GIVEN REQUEST. Retype every line of the data below verbatim, keeping the original order, spelling, and punctuation.

ENTRIES.
--------------------

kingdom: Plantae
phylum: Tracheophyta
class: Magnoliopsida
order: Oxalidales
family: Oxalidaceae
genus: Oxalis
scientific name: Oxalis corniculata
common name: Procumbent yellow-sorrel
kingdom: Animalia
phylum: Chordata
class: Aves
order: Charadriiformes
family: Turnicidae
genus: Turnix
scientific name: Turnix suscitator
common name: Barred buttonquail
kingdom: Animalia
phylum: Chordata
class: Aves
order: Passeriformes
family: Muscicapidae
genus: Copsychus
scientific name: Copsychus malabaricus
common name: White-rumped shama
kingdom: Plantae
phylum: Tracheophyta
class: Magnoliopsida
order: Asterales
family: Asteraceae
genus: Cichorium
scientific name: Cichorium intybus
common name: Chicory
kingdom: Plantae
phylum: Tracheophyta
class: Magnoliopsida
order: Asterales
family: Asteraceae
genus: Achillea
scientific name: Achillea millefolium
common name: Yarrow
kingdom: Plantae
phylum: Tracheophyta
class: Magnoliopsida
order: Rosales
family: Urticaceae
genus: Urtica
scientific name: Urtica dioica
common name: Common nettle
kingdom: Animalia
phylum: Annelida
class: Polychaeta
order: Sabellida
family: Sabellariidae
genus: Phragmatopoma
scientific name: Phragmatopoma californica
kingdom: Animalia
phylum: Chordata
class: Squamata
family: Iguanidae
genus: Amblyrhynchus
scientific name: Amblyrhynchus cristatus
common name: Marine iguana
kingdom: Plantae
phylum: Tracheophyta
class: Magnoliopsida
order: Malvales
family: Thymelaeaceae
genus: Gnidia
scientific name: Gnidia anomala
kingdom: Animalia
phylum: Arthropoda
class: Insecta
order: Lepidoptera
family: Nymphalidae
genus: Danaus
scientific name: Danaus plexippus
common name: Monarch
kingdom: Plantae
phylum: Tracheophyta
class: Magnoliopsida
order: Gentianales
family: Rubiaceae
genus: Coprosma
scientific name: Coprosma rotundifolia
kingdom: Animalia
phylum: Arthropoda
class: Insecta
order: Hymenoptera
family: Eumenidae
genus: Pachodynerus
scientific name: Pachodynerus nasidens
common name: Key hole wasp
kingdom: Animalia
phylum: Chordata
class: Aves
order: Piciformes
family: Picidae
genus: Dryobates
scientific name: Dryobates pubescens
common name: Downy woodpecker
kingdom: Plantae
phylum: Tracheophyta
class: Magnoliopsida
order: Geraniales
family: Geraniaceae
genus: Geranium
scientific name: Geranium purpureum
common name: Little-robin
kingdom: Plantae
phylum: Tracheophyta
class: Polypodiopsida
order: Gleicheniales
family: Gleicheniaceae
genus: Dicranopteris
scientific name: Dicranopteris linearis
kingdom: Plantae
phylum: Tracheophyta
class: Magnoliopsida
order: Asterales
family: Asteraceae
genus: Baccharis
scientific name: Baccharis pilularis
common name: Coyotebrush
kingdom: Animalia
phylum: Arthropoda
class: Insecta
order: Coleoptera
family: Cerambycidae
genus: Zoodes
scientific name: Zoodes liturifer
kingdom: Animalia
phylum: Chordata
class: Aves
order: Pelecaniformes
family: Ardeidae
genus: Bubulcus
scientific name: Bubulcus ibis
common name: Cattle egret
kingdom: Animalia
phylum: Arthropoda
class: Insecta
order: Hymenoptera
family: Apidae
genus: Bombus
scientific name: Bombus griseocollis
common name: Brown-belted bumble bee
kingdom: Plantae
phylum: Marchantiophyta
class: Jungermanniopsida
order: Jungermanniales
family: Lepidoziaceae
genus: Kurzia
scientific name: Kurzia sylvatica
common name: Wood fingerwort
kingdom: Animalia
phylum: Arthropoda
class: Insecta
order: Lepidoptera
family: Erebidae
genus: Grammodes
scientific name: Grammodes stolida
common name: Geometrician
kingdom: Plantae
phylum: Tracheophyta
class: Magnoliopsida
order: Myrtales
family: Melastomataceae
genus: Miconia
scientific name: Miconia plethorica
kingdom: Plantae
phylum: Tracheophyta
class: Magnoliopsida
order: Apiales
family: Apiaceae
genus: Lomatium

--------------------

WRITTEN ANSWER.
kingdom: Plantae
phylum: Tracheophyta
class: Magnoliopsida
order: Oxalidales
family: Oxalidaceae
genus: Oxalis
scientific name: Oxalis corniculata
common name: Procumbent yellow-sorrel
kingdom: Animalia
phylum: Chordata
class: Aves
order: Charadriiformes
family: Turnicidae
genus: Turnix
scientific name: Turnix suscitator
common name: Barred buttonquail
kingdom: Animalia
phylum: Chordata
class: Aves
order: Passeriformes
family: Muscicapidae
genus: Copsychus
scientific name: Copsychus malabaricus
common name: White-rumped shama
kingdom: Plantae
phylum: Tracheophyta
class: Magnoliopsida
order: Asterales
family: Asteraceae
genus: Cichorium
scientific name: Cichorium intybus
common name: Chicory
kingdom: Plantae
phylum: Tracheophyta
class: Magnoliopsida
order: Asterales
family: Asteraceae
genus: Achillea
scientific name: Achillea millefolium
common name: Yarrow
kingdom: Plantae
phylum: Tracheophyta
class: Magnoliopsida
order: Rosales
family: Urticaceae
genus: Urtica
scientific name: Urtica dioica
common name: Common nettle
kingdom: Animalia
phylum: Annelida
class: Polychaeta
order: Sabellida
family: Sabellariidae
genus: Phragmatopoma
scientific name: Phragmatopoma californica
kingdom: Animalia
phylum: Chordata
class: Squamata
family: Iguanidae
genus: Amblyrhynchus
scientific name: Amblyrhynchus cristatus
common name: Marine iguana
kingdom: Plantae
phylum: Tracheophyta
class: Magnoliopsida
order: Malvales
family: Thymelaeaceae
genus: Gnidia
scientific name: Gnidia anomala
kingdom: Animalia
phylum: Arthropoda
class: Insecta
order: Lepidoptera
family: Nymphalidae
genus: Danaus
scientific name: Danaus plexippus
common name: Monarch
kingdom: Plantae
phylum: Tracheophyta
class: Magnoliopsida
order: Gentianales
family: Rubiaceae
genus: Coprosma
scientific name: Coprosma rotundifolia
kingdom: Animalia
phylum: Arthropoda
class: Insecta
order: Hymenoptera
family: Eumenidae
genus: Pachodynerus
scientific name: Pachodynerus nasidens
common name: Key hole wasp
kingdom: Animalia
phylum: Chordata
class: Aves
order: Piciformes
family: Picidae
genus: Dryobates
scientific name: Dryobates pubescens
common name: Downy woodpecker
kingdom: Plantae
phylum: Tracheophyta
class: Magnoliopsida
order: Geraniales
family: Geraniaceae
genus: Geranium
scientific name: Geranium purpureum
common name: Little-robin
kingdom: Plantae
phylum: Tracheophyta
class: Polypodiopsida
order: Gleicheniales
family: Gleicheniaceae
genus: Dicranopteris
scientific name: Dicranopteris linearis
kingdom: Plantae
phylum: Tracheophyta
class: Magnoliopsida
order: Asterales
family: Asteraceae
genus: Baccharis
scientific name: Baccharis pilularis
common name: Coyotebrush
kingdom: Animalia
phylum: Arthropoda
class: Insecta
order: Coleoptera
family: Cerambycidae
genus: Zoodes
scientific name: Zoodes liturifer
kingdom: Animalia
phylum: Chordata
class: Aves
order: Pelecaniformes
family: Ardeidae
genus: Bubulcus
scientific name: Bubulcus ibis
common name: Cattle egret
kingdom: Animalia
phylum: Arthropoda
class: Insecta
order: Hymenoptera
family: Apidae
genus: Bombus
scientific name: Bombus griseocollis
common name: Brown-belted bumble bee
kingdom: Plantae
phylum: Marchantiophyta
class: Jungermanniopsida
order: Jungermanniales
family: Lepidoziaceae
genus: Kurzia
scientific name: Kurzia sylvatica
common name: Wood fingerwort
kingdom: Animalia
phylum: Arthropoda
class: Insecta
order: Lepidoptera
family: Erebidae
genus: Grammodes
scientific name: Grammodes stolida
common name: Geometrician
kingdom: Plantae
phylum: Tracheophyta
class: Magnoliopsida
order: Myrtales
family: Melastomataceae
genus: Miconia
scientific name: Miconia plethorica
kingdom: Plantae
phylum: Tracheophyta
class: Magnoliopsida
order: Apiales
family: Apiaceae
genus: Lomatium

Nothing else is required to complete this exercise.